Git does not allow deleting a branch you are currently on, that's why you should, first of all, check out to another branch.

Checkout from the current branch

For checking out from the current branch, run the git checkout command:

git checkout <branch-name>

Delete a branch

If your current branch is merged with the branch which you want to delete, then -d option will delete it, otherwise, you need to use -D option to force delete the branch.

git branch -d <branch-name>

If the branch has a reflog, it will be deleted, as well.

The -f or --force flag in combination with -d (or --delete), allows deleting the branch containing unmerged changes.

Use the -f flag very carefully, as it easily may cause data loss.

How to Delete a Remote Branch in Git

Here are the steps to take for deleting a remote branch.

Deleting remote branch

To delete a remote branch use the git push command with the --delete flag (suppose, the name of remote is origin, which is by default):

git push origin --delete <branch-name>

If you get an error, probably, it means someone else has already deleted the branch:

  error: unable to delete <branch-name>: remote ref does not exist
  error: failed to push some refs to 'git@repository_name'

Synchronizing branch list

Synchronize your branch list with git fetch:

git fetch -p

The -p option deletes remote-tracking branches that no longer exist on the remote branch.

How to Delete Remote-Tracking Branch

If you work with remote-tracking branches, then to find and delete them, you must run the git branch command with the --remote or -r attributes.

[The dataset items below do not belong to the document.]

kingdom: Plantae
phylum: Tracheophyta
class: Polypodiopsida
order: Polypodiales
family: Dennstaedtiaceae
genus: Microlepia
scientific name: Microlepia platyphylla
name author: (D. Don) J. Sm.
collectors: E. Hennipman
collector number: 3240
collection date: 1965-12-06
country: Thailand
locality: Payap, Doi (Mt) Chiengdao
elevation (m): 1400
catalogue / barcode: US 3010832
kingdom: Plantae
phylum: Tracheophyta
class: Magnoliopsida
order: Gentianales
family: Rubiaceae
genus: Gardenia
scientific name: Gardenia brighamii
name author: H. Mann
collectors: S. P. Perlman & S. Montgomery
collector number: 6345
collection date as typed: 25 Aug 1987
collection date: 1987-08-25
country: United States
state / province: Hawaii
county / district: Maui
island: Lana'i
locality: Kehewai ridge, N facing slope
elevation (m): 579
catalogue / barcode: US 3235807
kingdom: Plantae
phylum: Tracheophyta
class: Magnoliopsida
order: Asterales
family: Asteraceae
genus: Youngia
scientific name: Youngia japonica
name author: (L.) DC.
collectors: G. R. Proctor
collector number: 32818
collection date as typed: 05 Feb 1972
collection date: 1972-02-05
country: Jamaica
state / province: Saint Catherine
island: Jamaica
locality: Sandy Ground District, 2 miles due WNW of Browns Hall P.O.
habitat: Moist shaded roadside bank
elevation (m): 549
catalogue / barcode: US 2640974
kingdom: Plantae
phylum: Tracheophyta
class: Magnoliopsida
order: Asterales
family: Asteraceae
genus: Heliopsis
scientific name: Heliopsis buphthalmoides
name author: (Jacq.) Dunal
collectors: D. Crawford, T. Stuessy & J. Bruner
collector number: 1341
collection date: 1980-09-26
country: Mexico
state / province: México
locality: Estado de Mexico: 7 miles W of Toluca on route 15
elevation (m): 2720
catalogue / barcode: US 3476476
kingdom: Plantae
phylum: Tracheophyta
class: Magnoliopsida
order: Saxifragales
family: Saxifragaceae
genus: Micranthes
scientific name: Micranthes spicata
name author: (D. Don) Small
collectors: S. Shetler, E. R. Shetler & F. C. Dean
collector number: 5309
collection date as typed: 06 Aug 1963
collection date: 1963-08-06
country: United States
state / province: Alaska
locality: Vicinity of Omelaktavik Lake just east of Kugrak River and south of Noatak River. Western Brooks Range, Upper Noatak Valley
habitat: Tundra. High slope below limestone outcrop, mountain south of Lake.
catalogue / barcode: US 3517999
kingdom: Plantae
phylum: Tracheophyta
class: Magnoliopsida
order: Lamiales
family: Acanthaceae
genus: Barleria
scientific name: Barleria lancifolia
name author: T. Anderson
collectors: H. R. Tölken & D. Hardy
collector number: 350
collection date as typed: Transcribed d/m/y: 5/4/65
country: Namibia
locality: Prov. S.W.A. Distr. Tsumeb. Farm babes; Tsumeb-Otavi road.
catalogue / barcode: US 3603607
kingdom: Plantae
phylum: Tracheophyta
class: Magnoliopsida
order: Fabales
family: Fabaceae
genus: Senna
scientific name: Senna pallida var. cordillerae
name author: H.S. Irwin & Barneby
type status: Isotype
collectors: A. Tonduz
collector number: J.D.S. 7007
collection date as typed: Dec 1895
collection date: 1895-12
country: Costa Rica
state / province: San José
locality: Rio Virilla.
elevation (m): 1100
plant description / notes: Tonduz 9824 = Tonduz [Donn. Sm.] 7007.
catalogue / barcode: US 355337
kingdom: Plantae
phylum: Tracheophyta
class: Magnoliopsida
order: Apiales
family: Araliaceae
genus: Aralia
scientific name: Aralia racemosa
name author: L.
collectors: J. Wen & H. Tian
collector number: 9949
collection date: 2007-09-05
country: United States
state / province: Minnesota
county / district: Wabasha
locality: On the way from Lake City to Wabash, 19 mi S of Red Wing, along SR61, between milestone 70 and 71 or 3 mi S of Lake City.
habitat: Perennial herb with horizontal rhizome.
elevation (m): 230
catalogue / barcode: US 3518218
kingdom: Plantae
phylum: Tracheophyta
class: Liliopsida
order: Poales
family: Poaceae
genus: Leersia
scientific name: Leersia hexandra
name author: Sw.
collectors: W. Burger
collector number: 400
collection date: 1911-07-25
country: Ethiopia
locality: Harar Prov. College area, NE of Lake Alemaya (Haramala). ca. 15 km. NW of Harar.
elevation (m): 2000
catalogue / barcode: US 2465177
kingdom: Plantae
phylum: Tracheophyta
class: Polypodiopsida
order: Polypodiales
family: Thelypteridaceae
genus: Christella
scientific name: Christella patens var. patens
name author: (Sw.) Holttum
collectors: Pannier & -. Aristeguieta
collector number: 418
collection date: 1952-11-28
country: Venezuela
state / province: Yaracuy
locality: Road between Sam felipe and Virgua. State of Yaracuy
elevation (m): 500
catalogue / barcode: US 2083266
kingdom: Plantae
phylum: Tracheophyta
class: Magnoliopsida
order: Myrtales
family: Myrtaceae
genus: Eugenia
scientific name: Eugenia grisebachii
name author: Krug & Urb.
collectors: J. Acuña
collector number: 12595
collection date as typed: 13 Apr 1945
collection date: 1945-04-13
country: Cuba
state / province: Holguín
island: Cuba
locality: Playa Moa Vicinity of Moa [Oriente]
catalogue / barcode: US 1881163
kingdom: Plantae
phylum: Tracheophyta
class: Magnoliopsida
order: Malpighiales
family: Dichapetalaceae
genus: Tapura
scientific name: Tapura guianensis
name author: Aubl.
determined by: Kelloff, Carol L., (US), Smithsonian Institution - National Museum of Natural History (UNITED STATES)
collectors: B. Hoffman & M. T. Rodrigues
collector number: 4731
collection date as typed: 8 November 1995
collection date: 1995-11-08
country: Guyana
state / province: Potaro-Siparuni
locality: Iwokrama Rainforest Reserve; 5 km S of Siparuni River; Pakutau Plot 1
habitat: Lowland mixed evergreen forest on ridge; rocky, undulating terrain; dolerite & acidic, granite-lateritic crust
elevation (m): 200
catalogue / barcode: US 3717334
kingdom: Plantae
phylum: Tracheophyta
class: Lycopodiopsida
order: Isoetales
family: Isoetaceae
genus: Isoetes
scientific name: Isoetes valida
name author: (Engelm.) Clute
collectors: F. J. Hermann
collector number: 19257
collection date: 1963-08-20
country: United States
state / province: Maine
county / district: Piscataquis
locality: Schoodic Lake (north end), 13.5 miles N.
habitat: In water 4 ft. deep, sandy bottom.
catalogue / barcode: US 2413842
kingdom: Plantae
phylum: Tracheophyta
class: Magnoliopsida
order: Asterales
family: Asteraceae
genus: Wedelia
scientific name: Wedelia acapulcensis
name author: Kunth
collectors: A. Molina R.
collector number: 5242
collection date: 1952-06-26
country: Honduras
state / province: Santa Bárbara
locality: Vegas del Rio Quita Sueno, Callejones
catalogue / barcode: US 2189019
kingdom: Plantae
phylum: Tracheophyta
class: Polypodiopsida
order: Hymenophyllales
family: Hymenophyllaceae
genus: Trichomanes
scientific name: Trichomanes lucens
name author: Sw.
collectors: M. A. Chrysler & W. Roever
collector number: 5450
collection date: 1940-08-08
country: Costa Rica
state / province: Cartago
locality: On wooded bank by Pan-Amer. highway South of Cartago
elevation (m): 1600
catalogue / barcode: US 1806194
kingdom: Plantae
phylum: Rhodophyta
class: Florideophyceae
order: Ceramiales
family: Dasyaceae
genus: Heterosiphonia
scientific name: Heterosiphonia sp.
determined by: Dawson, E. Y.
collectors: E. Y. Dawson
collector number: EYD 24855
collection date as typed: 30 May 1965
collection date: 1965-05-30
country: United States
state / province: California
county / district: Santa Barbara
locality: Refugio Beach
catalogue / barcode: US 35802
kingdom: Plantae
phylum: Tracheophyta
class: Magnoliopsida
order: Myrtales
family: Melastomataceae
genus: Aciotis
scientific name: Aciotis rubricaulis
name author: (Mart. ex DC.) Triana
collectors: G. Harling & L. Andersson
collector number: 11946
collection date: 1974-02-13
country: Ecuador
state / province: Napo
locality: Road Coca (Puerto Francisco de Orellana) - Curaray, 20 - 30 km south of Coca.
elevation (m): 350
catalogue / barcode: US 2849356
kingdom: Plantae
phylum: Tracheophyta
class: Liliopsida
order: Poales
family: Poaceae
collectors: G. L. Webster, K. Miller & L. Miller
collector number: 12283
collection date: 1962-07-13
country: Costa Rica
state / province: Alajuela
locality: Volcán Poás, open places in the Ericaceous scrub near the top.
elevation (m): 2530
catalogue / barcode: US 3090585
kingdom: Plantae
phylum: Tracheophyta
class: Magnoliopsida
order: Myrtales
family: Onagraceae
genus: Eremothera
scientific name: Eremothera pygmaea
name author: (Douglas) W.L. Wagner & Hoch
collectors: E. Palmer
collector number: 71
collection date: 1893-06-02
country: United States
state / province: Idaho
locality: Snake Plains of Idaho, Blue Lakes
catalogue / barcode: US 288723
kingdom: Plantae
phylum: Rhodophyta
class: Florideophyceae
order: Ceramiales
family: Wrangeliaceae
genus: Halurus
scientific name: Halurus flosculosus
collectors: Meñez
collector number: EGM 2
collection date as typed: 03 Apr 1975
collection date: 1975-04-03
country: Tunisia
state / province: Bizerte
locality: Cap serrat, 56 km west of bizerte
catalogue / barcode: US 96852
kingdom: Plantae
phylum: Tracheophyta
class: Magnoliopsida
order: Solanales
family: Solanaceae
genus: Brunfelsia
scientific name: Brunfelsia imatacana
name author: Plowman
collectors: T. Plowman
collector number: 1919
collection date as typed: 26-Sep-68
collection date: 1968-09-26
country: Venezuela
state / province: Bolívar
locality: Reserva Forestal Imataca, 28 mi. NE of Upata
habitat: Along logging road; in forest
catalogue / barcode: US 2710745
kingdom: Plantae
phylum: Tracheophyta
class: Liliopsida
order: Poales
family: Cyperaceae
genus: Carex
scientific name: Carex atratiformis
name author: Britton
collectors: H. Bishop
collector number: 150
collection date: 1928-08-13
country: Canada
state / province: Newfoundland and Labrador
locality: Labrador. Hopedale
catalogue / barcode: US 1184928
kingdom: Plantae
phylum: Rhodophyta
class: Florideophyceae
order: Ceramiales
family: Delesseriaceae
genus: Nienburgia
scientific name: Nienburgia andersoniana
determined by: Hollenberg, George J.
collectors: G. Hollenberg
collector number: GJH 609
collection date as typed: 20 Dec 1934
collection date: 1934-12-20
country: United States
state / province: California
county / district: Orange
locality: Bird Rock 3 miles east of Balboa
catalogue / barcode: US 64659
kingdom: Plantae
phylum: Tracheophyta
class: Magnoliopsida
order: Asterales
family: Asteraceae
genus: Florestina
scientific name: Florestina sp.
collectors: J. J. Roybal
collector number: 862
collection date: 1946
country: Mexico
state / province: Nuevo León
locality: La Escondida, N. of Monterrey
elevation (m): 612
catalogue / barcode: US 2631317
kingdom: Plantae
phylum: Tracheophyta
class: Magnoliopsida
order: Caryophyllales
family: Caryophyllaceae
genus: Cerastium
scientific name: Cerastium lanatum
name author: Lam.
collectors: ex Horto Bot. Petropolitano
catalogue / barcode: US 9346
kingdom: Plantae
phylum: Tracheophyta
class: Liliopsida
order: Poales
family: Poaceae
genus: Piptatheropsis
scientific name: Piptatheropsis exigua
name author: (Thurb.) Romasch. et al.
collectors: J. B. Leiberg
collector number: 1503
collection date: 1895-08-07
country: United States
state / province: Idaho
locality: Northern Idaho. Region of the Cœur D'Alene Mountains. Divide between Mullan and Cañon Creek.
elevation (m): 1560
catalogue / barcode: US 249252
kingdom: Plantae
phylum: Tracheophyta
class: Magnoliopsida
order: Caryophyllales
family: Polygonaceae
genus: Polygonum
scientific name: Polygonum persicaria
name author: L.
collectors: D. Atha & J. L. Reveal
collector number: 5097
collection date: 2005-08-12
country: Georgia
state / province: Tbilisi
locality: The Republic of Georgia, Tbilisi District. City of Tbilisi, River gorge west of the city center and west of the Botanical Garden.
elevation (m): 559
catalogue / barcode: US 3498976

git branch --delete --remotes <remote>/<branch>

Shorter version:

git branch -d -r <remote>/<remote-branch-name>

To delete multiple obsolete tracking branches run the git fetch command with the --prune option:

git fetch <remote> --prune

Shorter version:

git fetch <remote> -p

The git checkout and git branch Commands

The git checkout command is used for switching branches or restoring working tree files. It operates on files, commits, and branches. The git checkout command allows switching between multiple features in just a single repository. It operates with the git branch command. It updates the files in the working directory to match the version stored in that branch instructing Git to record all the commits.

The git fetch Command Working with Remote Branches

Git stores the local and remote commits and separates through the use of branch references. So as to see the list of the local branch references, you should run the git branch command. To see the remote branches, you should use the -r flag with git branch. You can examine the remote branches with the git checkout and git log commands and after approving the changes of the remote branch, run git merge to merge it into the local branch.